I recorded the backup vocals at different times. I forgot to use a pop filter on my mom’s vocals and it was a big problem on the “P” in “pretty baby.” Since I wasn’t able to get her back in the “studio,” I had to resort to mixing her a bit low. I did a better job recording my wife’s vocals so she’s mixed higher.
“Drums:”
This is my second project relying on the royalty-free surf and rockabilly drum samples and patterns of Steve’s Surf and Rockabilly.
Recording Gear:
Audio Technica 2020USB (for piano, my mom’s vocals, and probably the guitar amp); Sure SM58 (for other vocals); Focusrite Scarlett 4i4; Garageband.
Band Name and Cover Art:
I decided to keep the same band name I used for the surf rock project: Pete Berris & The Motor Inns. More info on the background of that name can be found here.

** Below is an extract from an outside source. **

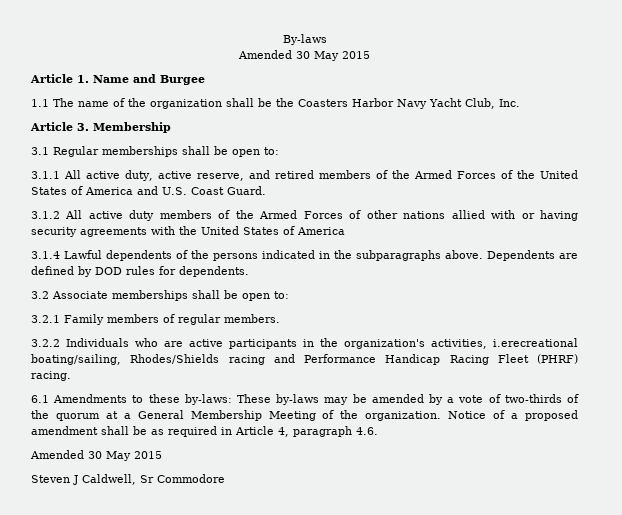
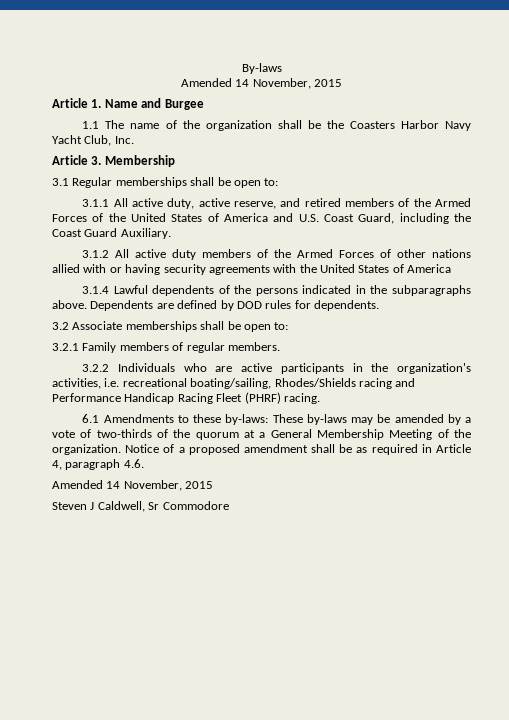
[296,51,339,61] 30 May -> [235,78,311,89] 14 November,
[227,186,266,195] Guard. -> [358,213,471,224] [52,228,171,239] Guard, including the Coast Guard Auxiliary.
[493,338,578,347] i.erecreational -> [104,378,187,387] i.e. recreational
[88,451,131,461] 30 May -> [106,480,182,491] 14 November,

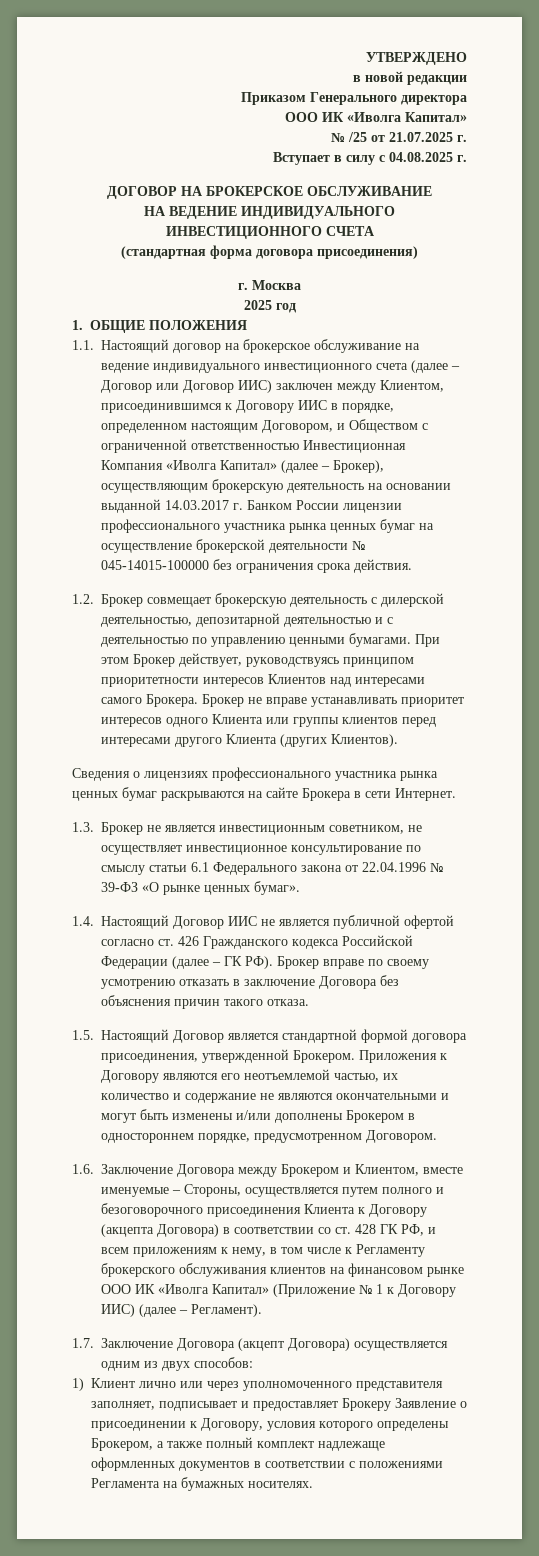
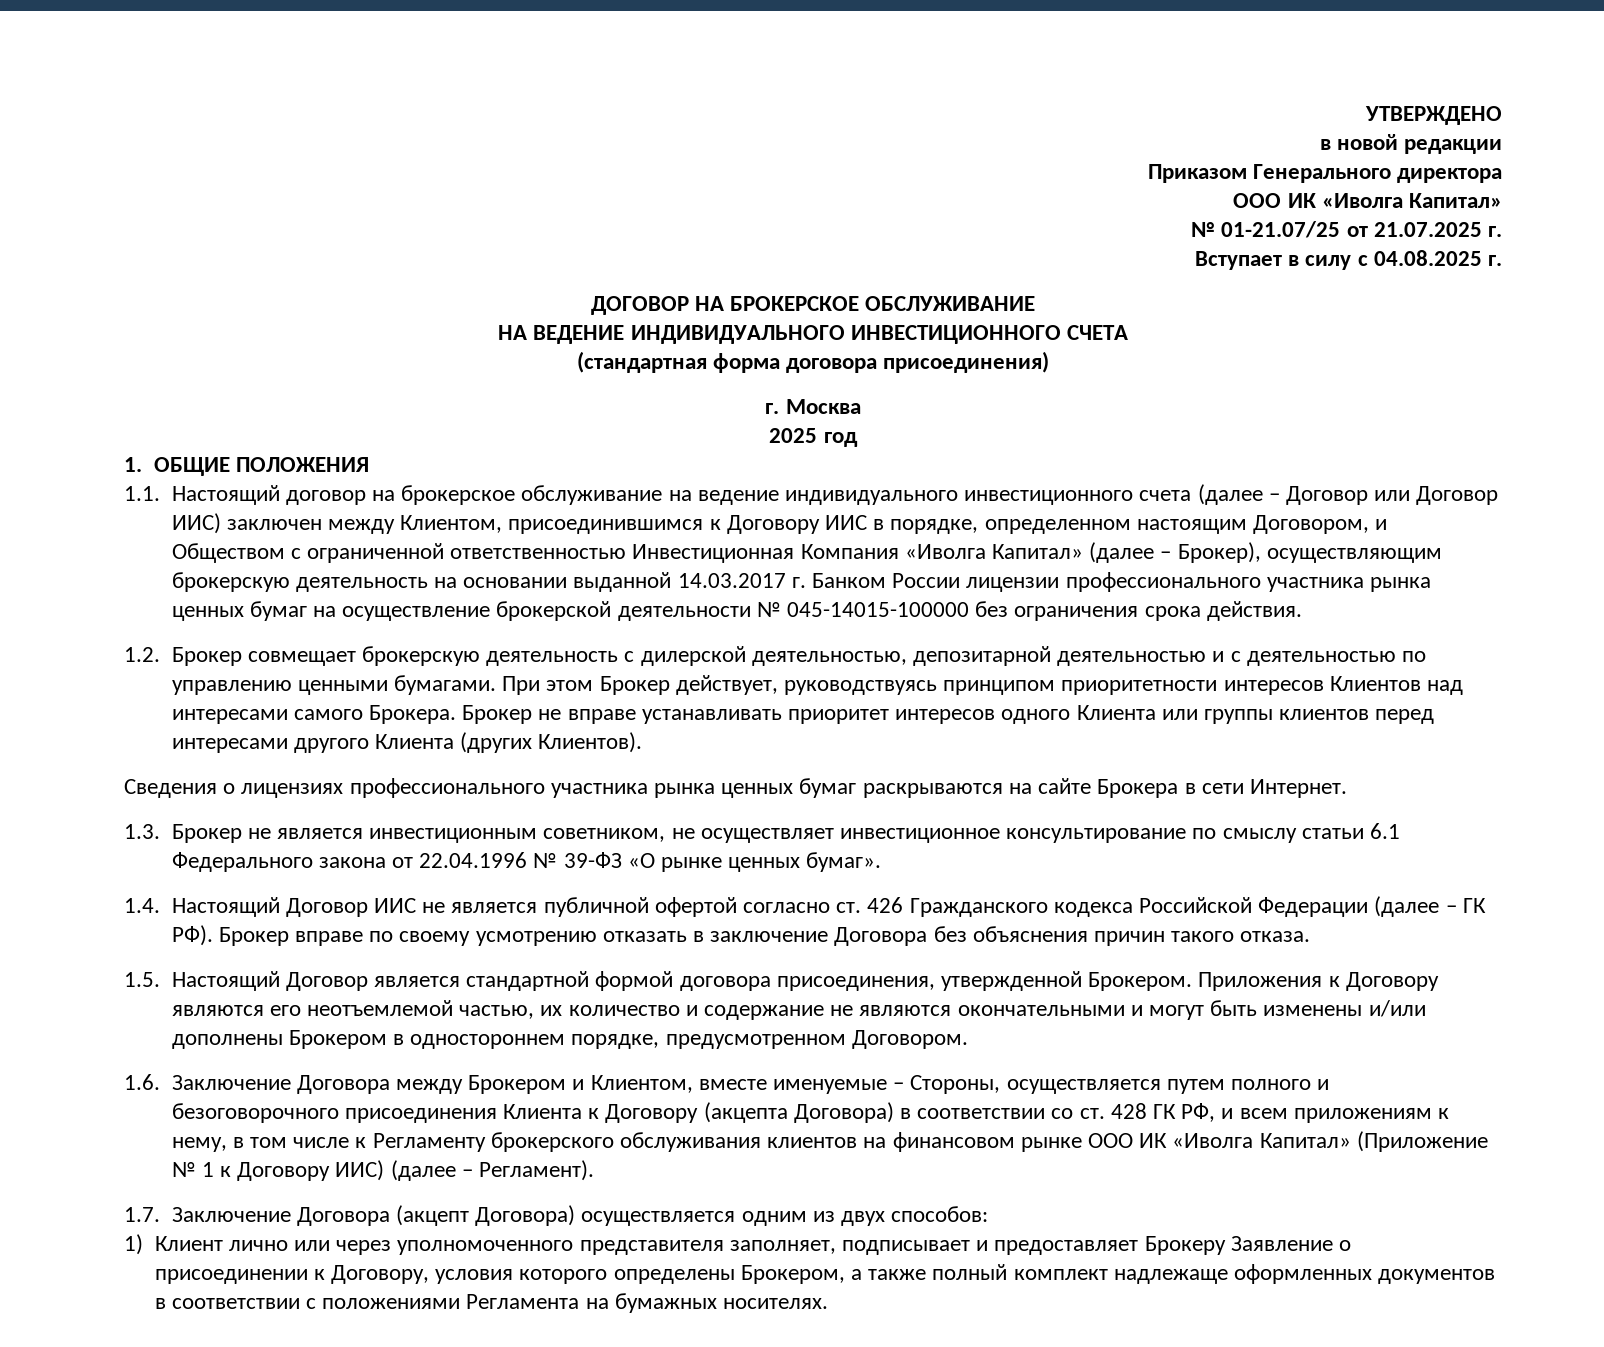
[348,132,367,142] /25 -> [1221,221,1341,238] 01-21.07/25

For the album art, I wanted a picture of a classic car that would suit the lyrics. My dad provided a few options. The one I went with was his eerie, neon picture of a 1953 Willys Aero Coupe, which he used to own. At the time it was not road-worthy, making it a great match for the last verse in which the protagonist is stuck “no miles down the road” because his jalopy won’t start.
For the Lettering, I took an old photo of the neon “Berris Motor Inn” sign at night. I cropped the “Berris,” then used Photoshop to make a matching “Pete” out of letters from the sign or the closest matching font & effects I could manage. The remaining lettering is a closely matching font to the original sign, edited to have an outer neon-glow on Photoshop.
Suggested Listening and Reading:

The Arnold Shaw treatise I referenced above, Honkers and Shouters, is still probably one of the best sources for someone looking to take a deep dive into the genre and the period. It’s incredibly dense, so I’ve found it more user-friendly as a reference book. Perhaps its greatest contribution is the lengthy interviews with music legends including Lowell Fulson, T-Bone Walker, Johnny Otis, and B.B. King, as well as with a number of key industry figures of the era.
For listening, I highly recommend JSP’s 5-cd box set Louis Jordan and his Tympany Five 1939-1950. This is essential listening for fans of jazz, R&B, rock, or boogie. It’s not only historically important, but also an absolute blast. And last I checked, much of this material was not on Spotify. The Bear Family Sun Blues set would also be a great choice because even thought the music is from the 1950s, it owes a serious debt to 1940s R&B in quite a few examples, which the liner notes thoughtfully point out.
There are really so many possible entry points into 1940s R&B, but you probably won’t go wrong with T-Bone Walker, Amos Milburn, Tiny Grimes, the Liggins brothers, etc. And just because I can’t stop myself, how about some dynamite music from Helen Humes to close us out?
Conclusion:
I think 1940s R&B is often overlooked in music histories—overshadowed by the jazz that predated and overlapped with it, and by the rock, Motown, and soul that followed. If I’m honest, it took me a long time to fully appreciate the era and the genre. I found its unresolved blend of genres—not quite rock, not quite jazz, not quite blues—a bit confusing. But I think that’s what makes the music so exciting and interesting. You can feel the musical energy, forged in a mix of experimental new ideas and mastery of older ones. For the DIY rocker, making your own 1940s style R&B is a great way to hone your skills with some key ingredients of rock and roll. Just mix up some boogie piano and jazzy guitar with a strong beat and you’re well on your way.